Enç accepts the idea of basic action, but if so, what is then a basic action,
he asks. These are problems that Enç discusses, and for which he tries to find
an intelligent solution in developing a complicated causal model of deliberation.
It is not, as he shows, that the deliberation-action process is simply
unidirectional, going from events in the world to representations of these
events in the agent to deliberation to the triggering of a preferred kind of behaviour
to fulfilment of the purpose. There is ample room in the model for feedback
loops. Moreover, at each level the agent can choose what to do, according to her
preferences, beliefs, desires, action possibilities and intentions, depending
on the circumstances in which the action takes place. Once the decision has
been taken and the final intention has been determined, it is the intention
that triggers the agent’s basic acts at the right time, and that guides the
agent in the execution of the action chosen.
Enç’s book
is an important contribution to the naturalistic approach, but it has also much
value for the interpretive approach and with that for the idea that there is a
free will (which Enç ignores, however). An interpretive approach does not
explain what people do by analyzing objective causes, as the naturalistic
approach does, but understands the subjective meanings that the acting people
themselves give to their actions. Enç analysis potentially brings the two
approaches closer together.
This
becomes clear, when one looks at the action theory of Alfred Schütz, one of the
founders of the interpretive approach. Schütz sees behaviour as a more or less
automatic thoughtless activity, while action is performed according to a plan.
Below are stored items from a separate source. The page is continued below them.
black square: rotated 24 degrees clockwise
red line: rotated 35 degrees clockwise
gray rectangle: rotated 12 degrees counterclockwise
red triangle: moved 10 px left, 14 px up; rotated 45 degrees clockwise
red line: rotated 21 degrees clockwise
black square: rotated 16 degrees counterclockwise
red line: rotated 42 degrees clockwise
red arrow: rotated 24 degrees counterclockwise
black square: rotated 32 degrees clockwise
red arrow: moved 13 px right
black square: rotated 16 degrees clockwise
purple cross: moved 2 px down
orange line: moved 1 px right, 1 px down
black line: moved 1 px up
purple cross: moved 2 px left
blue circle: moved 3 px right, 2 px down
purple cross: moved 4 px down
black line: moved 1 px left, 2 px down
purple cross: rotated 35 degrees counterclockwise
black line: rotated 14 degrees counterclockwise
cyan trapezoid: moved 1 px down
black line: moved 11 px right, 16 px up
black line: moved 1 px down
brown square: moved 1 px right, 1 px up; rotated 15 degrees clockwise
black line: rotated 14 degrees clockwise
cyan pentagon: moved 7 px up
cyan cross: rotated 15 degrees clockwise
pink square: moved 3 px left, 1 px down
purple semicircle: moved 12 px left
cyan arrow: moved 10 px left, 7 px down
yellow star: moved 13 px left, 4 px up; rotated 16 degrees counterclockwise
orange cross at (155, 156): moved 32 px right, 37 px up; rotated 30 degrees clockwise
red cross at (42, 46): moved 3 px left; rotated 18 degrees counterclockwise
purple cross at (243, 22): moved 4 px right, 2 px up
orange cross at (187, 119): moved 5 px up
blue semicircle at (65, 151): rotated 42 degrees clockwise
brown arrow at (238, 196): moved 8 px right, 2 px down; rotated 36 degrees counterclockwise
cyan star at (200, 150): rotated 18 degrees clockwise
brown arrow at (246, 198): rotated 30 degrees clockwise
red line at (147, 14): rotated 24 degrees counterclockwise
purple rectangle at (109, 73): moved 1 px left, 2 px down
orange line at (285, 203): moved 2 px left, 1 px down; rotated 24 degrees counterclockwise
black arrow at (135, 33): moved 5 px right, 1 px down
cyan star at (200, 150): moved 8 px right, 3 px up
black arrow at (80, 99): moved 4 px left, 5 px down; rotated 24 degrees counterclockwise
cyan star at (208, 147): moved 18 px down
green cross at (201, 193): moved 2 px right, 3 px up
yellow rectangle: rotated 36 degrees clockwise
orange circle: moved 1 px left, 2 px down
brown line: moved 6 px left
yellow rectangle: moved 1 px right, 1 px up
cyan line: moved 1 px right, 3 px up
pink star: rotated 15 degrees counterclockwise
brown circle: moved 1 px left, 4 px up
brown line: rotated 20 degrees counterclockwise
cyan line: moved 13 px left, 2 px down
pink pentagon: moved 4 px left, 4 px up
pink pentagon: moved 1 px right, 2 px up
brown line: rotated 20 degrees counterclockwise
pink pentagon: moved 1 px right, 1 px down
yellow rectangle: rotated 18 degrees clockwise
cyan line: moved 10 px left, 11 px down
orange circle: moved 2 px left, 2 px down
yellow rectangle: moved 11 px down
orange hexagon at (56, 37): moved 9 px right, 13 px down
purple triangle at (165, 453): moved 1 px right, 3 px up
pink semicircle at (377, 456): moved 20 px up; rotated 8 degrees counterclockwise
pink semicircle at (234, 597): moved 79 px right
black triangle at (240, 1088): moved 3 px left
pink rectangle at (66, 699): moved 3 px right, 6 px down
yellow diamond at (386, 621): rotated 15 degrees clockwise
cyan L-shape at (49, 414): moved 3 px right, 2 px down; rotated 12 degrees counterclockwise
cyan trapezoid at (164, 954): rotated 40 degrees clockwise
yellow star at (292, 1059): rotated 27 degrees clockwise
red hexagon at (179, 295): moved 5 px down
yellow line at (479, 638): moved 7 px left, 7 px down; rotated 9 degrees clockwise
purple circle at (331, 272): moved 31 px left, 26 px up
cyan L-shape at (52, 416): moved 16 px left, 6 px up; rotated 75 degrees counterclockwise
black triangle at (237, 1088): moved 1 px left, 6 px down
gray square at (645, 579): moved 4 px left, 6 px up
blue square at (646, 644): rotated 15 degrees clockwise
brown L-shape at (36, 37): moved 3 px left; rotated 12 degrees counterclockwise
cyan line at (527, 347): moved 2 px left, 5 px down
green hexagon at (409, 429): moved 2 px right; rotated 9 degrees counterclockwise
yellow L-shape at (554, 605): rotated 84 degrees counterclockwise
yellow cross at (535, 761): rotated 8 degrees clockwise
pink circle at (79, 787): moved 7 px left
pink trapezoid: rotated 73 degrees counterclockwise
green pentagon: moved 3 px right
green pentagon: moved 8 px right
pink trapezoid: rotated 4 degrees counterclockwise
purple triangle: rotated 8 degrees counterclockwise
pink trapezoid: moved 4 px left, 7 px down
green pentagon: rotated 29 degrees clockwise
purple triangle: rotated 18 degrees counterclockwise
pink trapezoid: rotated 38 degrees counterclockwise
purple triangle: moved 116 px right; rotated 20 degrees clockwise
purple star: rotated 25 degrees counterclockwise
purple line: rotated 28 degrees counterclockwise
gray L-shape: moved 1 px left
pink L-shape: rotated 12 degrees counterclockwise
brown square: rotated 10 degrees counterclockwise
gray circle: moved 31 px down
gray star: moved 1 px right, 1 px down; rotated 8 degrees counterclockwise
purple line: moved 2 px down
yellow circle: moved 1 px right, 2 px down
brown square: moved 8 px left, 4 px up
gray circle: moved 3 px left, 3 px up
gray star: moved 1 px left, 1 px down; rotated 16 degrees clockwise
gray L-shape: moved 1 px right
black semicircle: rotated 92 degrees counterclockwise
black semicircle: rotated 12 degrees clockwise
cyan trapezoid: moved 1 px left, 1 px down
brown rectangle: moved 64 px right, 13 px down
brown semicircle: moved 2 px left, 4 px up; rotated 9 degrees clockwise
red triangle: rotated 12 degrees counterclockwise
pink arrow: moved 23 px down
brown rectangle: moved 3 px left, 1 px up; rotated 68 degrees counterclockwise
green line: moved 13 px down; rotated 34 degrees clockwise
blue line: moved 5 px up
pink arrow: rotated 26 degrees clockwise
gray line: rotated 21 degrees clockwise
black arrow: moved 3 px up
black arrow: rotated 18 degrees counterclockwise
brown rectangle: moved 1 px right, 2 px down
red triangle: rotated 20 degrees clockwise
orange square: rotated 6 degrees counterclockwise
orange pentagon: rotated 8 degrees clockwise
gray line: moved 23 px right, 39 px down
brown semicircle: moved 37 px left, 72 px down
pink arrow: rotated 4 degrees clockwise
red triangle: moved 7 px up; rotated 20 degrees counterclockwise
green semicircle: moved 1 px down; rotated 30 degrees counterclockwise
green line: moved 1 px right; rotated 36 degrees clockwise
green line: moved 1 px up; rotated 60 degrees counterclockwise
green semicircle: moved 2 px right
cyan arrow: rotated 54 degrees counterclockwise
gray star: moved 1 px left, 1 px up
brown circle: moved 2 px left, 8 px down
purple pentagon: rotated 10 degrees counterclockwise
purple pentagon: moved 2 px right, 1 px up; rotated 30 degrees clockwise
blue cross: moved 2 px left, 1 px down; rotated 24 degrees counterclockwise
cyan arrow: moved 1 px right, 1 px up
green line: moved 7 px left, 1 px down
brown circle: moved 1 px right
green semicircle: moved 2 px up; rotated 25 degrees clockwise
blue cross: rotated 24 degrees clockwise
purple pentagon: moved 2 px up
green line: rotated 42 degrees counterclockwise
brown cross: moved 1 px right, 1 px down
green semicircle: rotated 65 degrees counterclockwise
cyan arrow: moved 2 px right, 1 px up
Naturalists explain what an agent does in terms of the way it is determined by
her beliefs and desires in an objective causal way. Interpretationists,
however, emphasize that an agent’s reasons are subjective interpretations that
make certain actions the thing to do. Enç’s analysis makes is possible to put these
approaches together. When analyzing what naturalists do, one can say that they
have in mind a Schützean notion of behaviour. In terms of Enç, it is the behaviour
done by the micro-units. Beliefs, desires, reasons and intentions are then
formulated as ways of explaining what the agent does on the level of the
micro-units that execute the actual behaviour. On the other hand, interpretationists
see action as a way of thinking what to do according to a Schützean action
plan. In terms of Enç, this is the process of deliberation executed by the
macro-units of behaviour. Seen in the light of Enç’s causal deliberation model,
naturalism and the interpretive approach are partial approaches to the problem
of how to explain what an agent does. With the help of Enç’s model these approaches
can be integrated. It is in this integration that there is room for a free
will, not as an epiphenomenon of the bodily process but as an autonomous
phenomenon.
Enç, B.
(2003). How We Act: Causes, Reasons, and
Intentions. Oxford: Oxford University Press.
This blog is an abbreviated and adapted version of
my review of Enç’s book in Philosophical Psychology, 2005/6: 797-800.